[Tutor] operator overloading considered harmful ;-)

spir denis.spir at free.fr
Sat Nov 7 19:01:29 CET 2009


Hello,

I jump on the opportunity offered by the previous thread to tell a little story (serious only people disgard). Guess this is a candidate for Bug of the Year.

I was filtering (parse) results to keep only nodes from a given set of types:

for child in node:
    if child.pattern in item_types:
        items.append(child)
    else:       # recursion
        ...

For a weird reason, _all_ child nodes were collected. So, I printed out node types at start of loop, but all was ok. After a while wondering, I printed patterns in the if branch, too -- which seemed to myself completely irrational:

for child in node:
    print child.pattern
    if child.pattern in item_types:
        print "*** type OK\t%s" %child.pattern
        items.append(child)
    else:       # recursion
        ...

§ **What this exercise asks**:
[a] Reproduce part of the mailing-list post about operator overloading: begin at the words that have "I jump on the" and stop after "of the Year.".
[b] In the mailing-list post about operator overloading, what was the writer filtering parse results to keep?
[c] Please extend the mailing-list post about operator overloading, starting after its last sentence.
Nothing in the lines is needed for this work.

§ **Input data**:
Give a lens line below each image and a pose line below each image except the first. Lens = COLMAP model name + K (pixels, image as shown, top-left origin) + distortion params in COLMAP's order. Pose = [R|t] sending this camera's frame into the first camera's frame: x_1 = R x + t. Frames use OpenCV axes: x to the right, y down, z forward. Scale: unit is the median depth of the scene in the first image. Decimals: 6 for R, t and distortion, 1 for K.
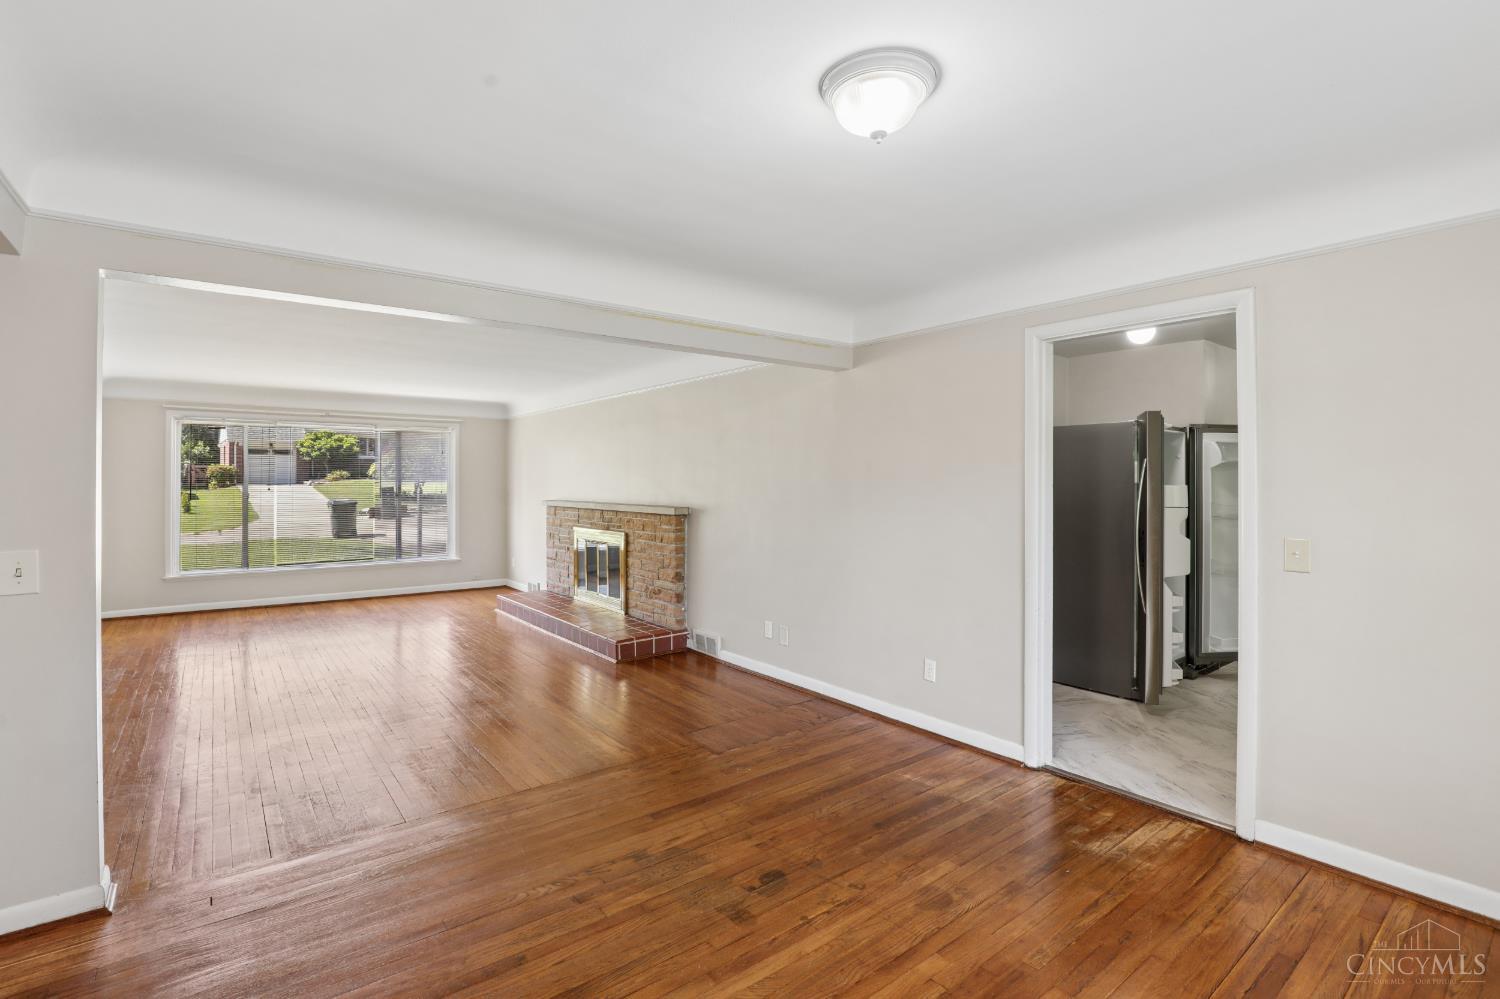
lens RADIAL K [[691.8, 0, 741.3], [0, 691.8, 471.7], [0, 0, 1]] dist [-0.033109, 0.004773]
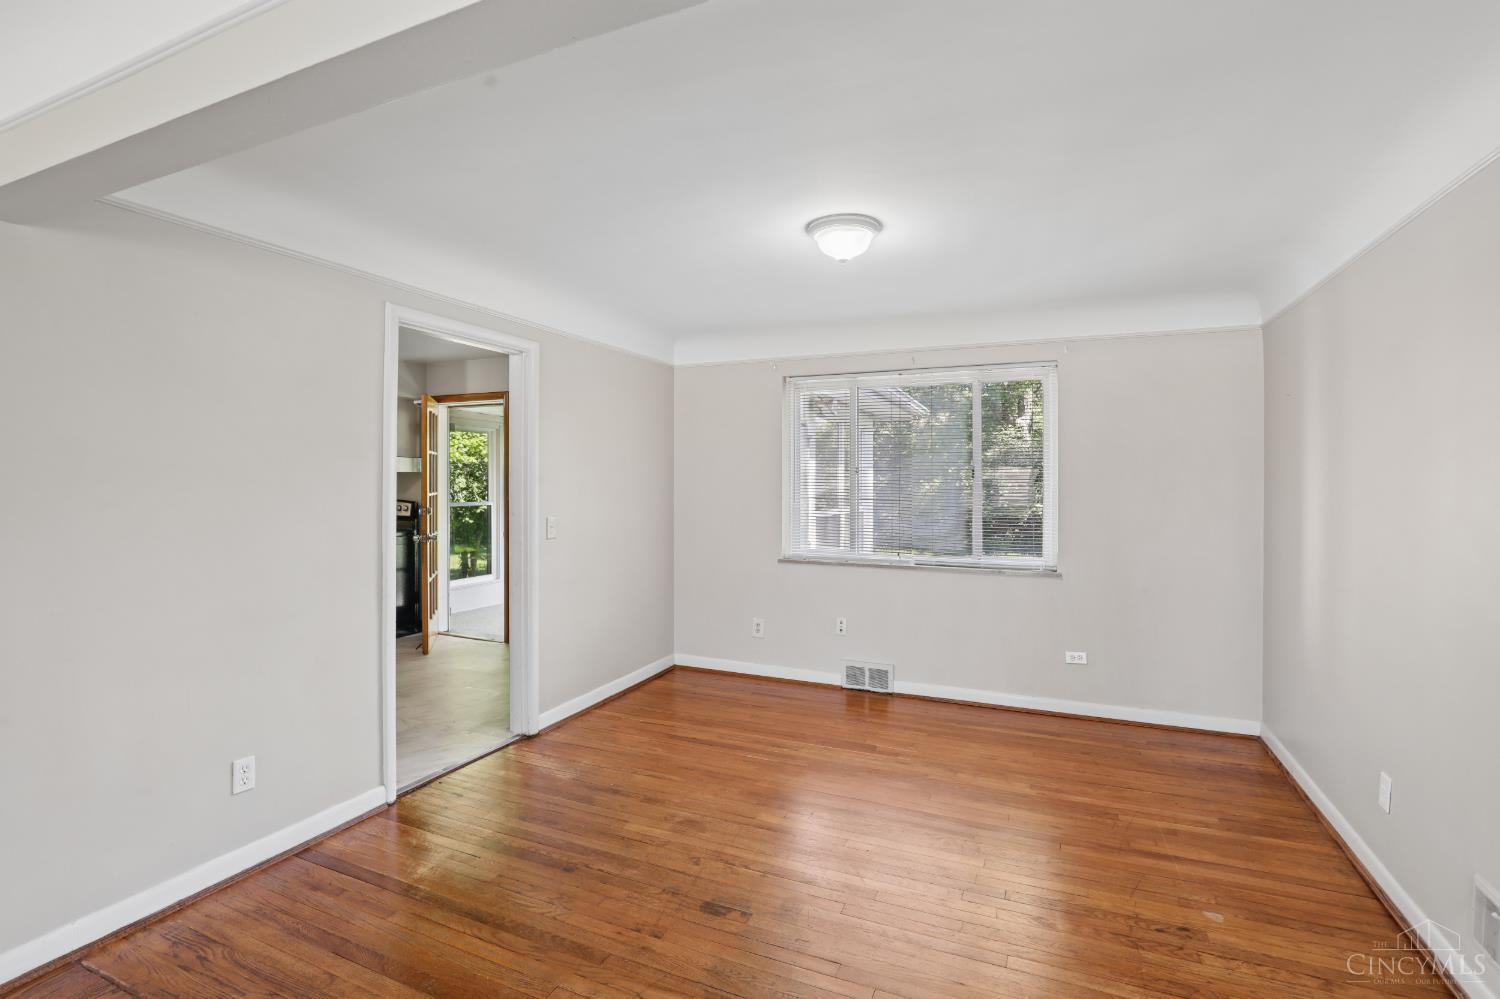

§ **Activity answers**:
[a]
I jump on the opportunity offered by the previous thread to tell a little story (serious only people disgard). Guess this is a candidate for Bug of the Year.

[b] Only nodes from a given set of types.

[c]
This gave me results such as:
digit::[0..9] 
*** type OK     section::header body footer

The second expression is the one of another pattern in play during this test. Well, had a hard time finding out how the pattern, or its expression, could change between both prints. Actually, the reasons were (hope you're confortable):
* "section" is a recursive pattern (some items in the body can be sections)
* I had overloaded "==" in the top Pattern type as a syntactic sugar to name patterns.

Both together mean that, when the "in" test is performed, any child is (1) renamed and (2)returned (for the renaming to work), like a false result to the "==" comparison, so that the assertion always seems True.
[I have long considered this rule of python logic a flaw, but it's only me]
Actually, the logical relation is a bit obscured because, for me, patterns where compared for identity, not equality.

The funny joke here is that this trick for naming patterns is not necessary in normal use, only handy for testing. So that, probably, I'm the only one who could step on the bug.
For the little story, I did not find the solution, rather it fell into my head from who-knows-where while walking in the street on the way to market ;-)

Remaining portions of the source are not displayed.